MHB Does the number of events in a set always sum to one?

[Dustinsfl]

If a single letter is selected at random from \(\{A, B, C\}\), find the probability of all events. Recall that the total number of events is \(2^n\), where \(n\) is the number of simple events. Do these probabilities sum to one? If not, why not?

This question comes verbatim from a book on probability and random process.

The probability of selecting a single letter is \(\frac{1}{3}\) and the probability of all events sums to \(1\). However, the question is then askig about power sets since it says recall that the total number of events is \(2^n\). This is the number of power sets. Aren't there only three events? Does it even make sense to sum power sets?

 

[zzephod]

If a single letter is selected at random from \(\{A, B, C\}\), find the probability of all events. Recall that the total number of events is \(2^n\), where \(n\) is the number of simple events. Do these probabilities sum to one? If not, why not?

This question comes verbatim from a book on probability and random process.

The probability of selecting a single letter is \(\frac{1}{3}\) and the probability of all events sums to \(1\). However, the question is then askig about power sets since it says recall that the total number of events is \(2^n\). This is the number of power sets. Aren't there only three events? Does it even make sense to sum power sets?

$A$ or $B$ is an event ,.,,

 

[Dustinsfl]

$A$ or $B$ is an event ,.,,

Both A and B are events as well as C.

 

[Jameson]

I can't really see the motivation of this question, especially with the restriction that only one letter may be chosen. If we can ignore that restriction for a moment, then it seems more pertinent as $P[A \cup B \cup C]=1$ and that calculation will involve all subsets of $\{A,B,C \}$. As you know though, this will not simply be a sum of all possible events because we need to subtract some events due to double counting. So if we add these together, this will be greater than 1.

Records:
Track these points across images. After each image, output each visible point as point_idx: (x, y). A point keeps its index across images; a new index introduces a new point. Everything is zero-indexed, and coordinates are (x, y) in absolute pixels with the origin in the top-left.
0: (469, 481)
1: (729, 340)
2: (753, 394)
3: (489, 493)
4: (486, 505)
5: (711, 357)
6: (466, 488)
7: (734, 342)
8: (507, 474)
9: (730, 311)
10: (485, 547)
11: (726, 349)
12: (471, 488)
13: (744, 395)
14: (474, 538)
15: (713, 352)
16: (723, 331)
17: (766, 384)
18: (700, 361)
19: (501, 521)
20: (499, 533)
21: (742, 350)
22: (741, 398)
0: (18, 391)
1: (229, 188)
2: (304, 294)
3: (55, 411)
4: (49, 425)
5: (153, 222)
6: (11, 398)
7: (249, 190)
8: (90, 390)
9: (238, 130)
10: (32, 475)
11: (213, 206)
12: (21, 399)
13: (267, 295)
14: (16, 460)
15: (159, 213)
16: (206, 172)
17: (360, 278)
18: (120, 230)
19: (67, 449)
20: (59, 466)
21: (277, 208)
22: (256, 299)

Problems »
A. In the probability thread, can you give the part that opens with the words containing "Both A and B" and closes with "greater than 1.", and swap "double counting" for "overcounting"?
B. According to the book question in the probability thread, what is the total number of events?
C. Could you write what comes next in the probability thread, picking up after its final sentence?
These entries come from a source separate from the probability thread.

Answers to the exercise »
A.
Both A and B are events as well as C.

 

[Jameson]

I can't really see the motivation of this question, especially with the restriction that only one letter may be chosen. If we can ignore that restriction for a moment, then it seems more pertinent as $P[A \cup B \cup C]=1$ and that calculation will involve all subsets of $\{A,B,C \}$. As you know though, this will not simply be a sum of all possible events because we need to subtract some events due to overcounting. So if we add these together, this will be greater than 1.

B. \(2^n\), where \(n\) is the number of simple events.

C.
How the above applies to choosing just one letter at a time though, that I can't say. Even so, here's my two cents.

 

[zzephod]

Both A and B are events as well as C.

I shall make things more explicit since a discreet prod is not sufficient: $\{A\}$, $\{B\}$ and $\{C\}$ are simple events and $(\{A\} \lor \{B\})$ is an event as is ...

.

 

[Dustinsfl]

I can't really see the motivation of this question, especially with the restriction that only one letter may be chosen. If we can ignore that restriction for a moment, then it seems more pertinent as $P[A \cup B \cup C]=1$ and that calculation will involve all subsets of $\{A,B,C \}$. As you know though, this will not simply be a sum of all possible events because we need to subtract some events due to double counting. So if we add these together, this will be greater than 1.

How the above applies to choosing just one letter at a time though, that I can't say. Even so, here's my two cents.

I shall make things more explicit since a discreet prod is not sufficient: $\{A\}$, $\{B\}$ and $\{C\}$ are simple events and $(\{A\} \lor \{B\})$ is an event as is ...

.

From these two post, I am inferring to use the Inclusion-Exclusion Principle; that is,
\[
P[A\cup B\cup C] = \sum P[E_i] - P[A\cap B] - P[B\cap C] - P[A\cap C] + P[A\cap B\cap C]
\]
where \(E_i\) is \(A\), \(B\), \(C\) for \(i = 1, 2, 3\)

 

[zzephod]

From these two post, I am inferring to use the Inclusion-Exclusion Principle; that is,
\[
P[A\cup B\cup C] = \sum P[E_i] - P[A\cap B] - P[B\cap C] - P[A\cap C] + P[A\cap B\cap C]
\]
where \(E_i\) is \(A\), \(B\), \(C\) for \(i = 1, 2, 3\)

All of the probabilities on the right hand side, other that the first sum, are zero (read your own question).

.

 

[Dustinsfl]

All of the probabilities on the right hand side, other that the first sum, are zero (read your own question).

.

I am sorry, but I have no idea what the hints are trying to steer me towards or what the question wants.

 

[Jameson]

I am sorry, but I have no idea what the hints are trying to steer me towards or what the question wants.

I really think is a strange question and would ask my professor to clarify. It's clear you understand the inclusion-exclusion principle and understand the power set, but how they tie together in this problem is strange.

Maybe the goal is to write out all possible events - no events, 1 event, 2 events and all three then notice that the probability of no events, 2 events and 3 events are all 0 so if you sum these you do in fact get 1.

 

[zzephod]

I am sorry, but I have no idea what the hints are trying to steer me towards or what the question wants.

It was not a hint but a statement, read your own question, can $A$ and $B$ both be drawn. The answer is no, so $P(\{A\} \cap \{B \})=0$ similarly any other intersection of distinct results has zero probability.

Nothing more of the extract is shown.